§ Work task:
Work through the data below and state how many lines contain "system", giving that number alone.

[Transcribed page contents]
/---

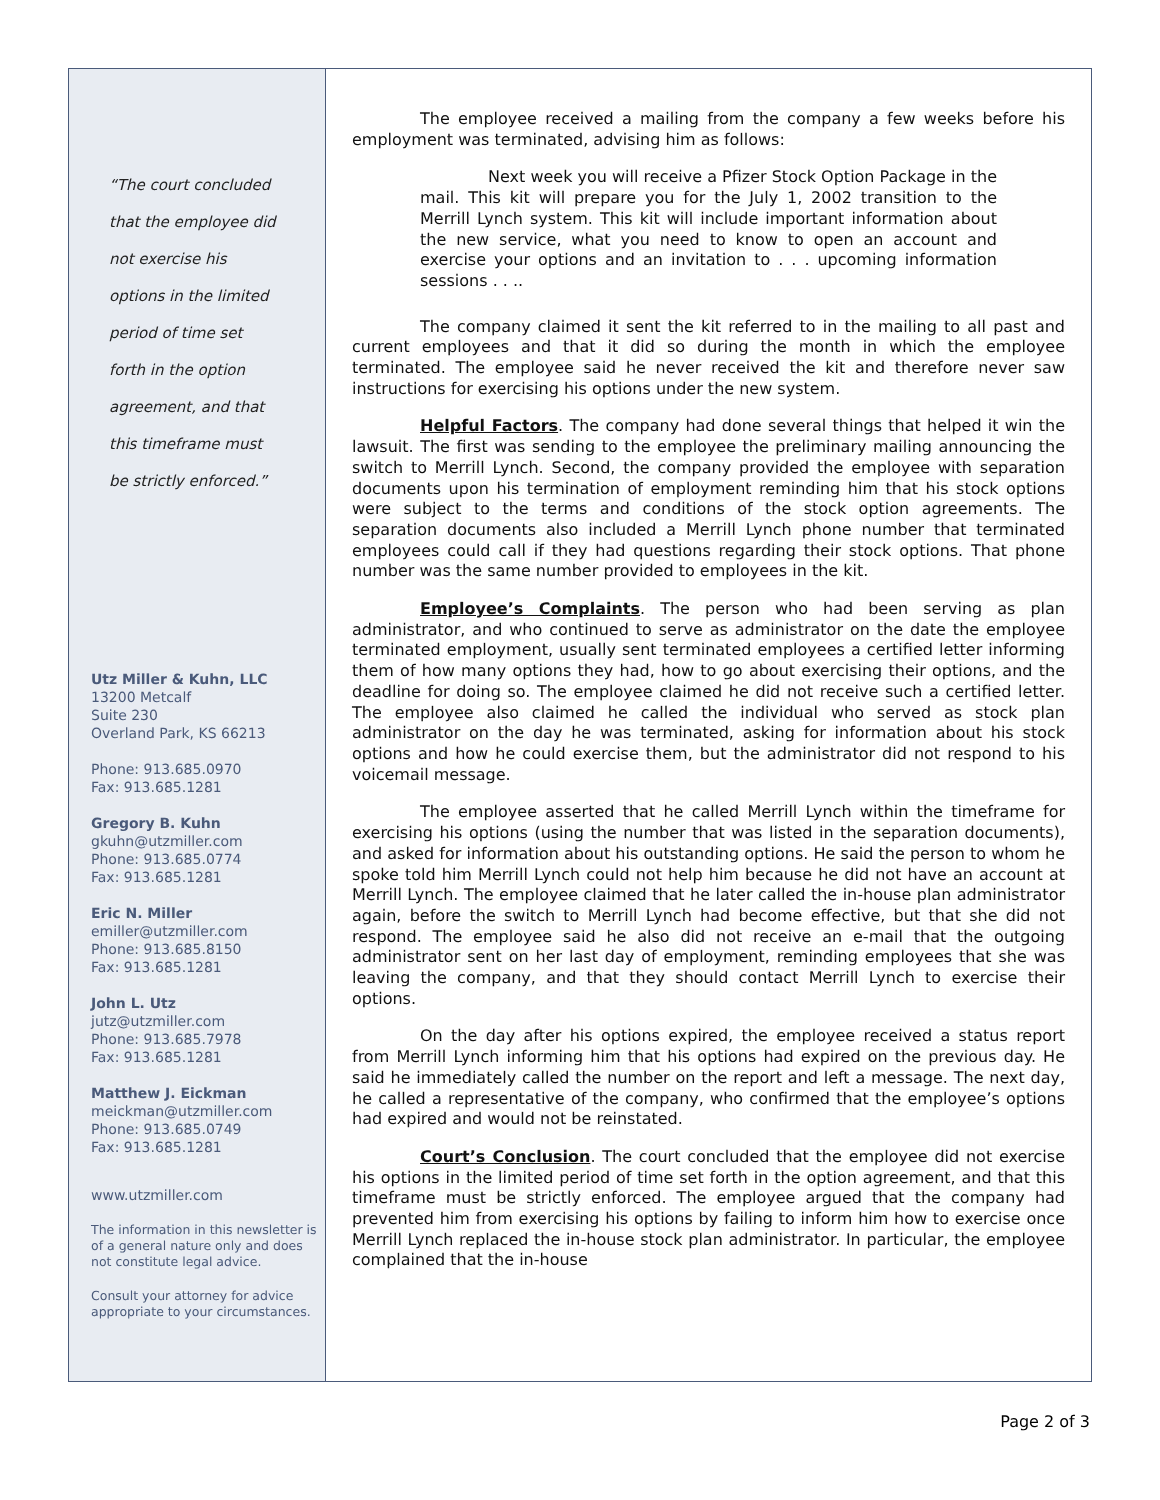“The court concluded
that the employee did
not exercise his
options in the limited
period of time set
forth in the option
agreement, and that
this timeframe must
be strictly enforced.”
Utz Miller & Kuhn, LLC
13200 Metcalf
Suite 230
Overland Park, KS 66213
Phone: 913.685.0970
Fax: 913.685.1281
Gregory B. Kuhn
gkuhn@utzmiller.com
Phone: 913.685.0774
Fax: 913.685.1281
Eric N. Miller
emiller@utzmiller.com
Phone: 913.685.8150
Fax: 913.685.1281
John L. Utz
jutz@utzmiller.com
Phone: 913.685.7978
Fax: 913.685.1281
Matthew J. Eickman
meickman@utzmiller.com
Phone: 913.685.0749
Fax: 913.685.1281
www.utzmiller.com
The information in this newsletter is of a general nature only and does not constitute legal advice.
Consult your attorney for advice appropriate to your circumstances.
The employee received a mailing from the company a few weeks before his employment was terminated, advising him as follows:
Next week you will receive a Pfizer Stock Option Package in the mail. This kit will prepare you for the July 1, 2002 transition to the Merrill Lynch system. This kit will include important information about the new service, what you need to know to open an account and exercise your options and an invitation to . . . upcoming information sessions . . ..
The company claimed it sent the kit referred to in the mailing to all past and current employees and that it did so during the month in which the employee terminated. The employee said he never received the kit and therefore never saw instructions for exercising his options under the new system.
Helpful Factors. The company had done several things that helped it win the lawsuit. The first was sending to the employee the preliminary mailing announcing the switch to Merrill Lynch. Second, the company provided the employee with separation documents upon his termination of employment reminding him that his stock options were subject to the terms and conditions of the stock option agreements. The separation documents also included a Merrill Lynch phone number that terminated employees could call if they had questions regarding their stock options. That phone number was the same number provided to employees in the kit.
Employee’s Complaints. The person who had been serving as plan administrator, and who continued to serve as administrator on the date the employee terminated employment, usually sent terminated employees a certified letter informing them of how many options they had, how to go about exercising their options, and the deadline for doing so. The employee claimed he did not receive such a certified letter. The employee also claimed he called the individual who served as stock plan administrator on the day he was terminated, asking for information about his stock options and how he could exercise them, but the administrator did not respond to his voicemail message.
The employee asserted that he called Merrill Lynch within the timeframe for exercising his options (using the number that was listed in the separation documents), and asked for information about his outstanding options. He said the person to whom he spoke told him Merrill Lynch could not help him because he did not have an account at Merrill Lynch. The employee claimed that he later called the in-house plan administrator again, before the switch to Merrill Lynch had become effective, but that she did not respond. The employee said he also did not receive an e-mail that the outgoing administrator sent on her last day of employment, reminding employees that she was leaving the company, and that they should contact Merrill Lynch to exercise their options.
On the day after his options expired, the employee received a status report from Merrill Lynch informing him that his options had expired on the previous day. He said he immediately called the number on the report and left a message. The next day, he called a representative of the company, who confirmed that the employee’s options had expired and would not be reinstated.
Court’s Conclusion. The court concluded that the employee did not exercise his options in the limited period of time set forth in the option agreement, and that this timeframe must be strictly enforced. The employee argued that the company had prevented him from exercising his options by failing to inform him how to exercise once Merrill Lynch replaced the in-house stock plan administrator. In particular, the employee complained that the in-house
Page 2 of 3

\---

§ The answer:
2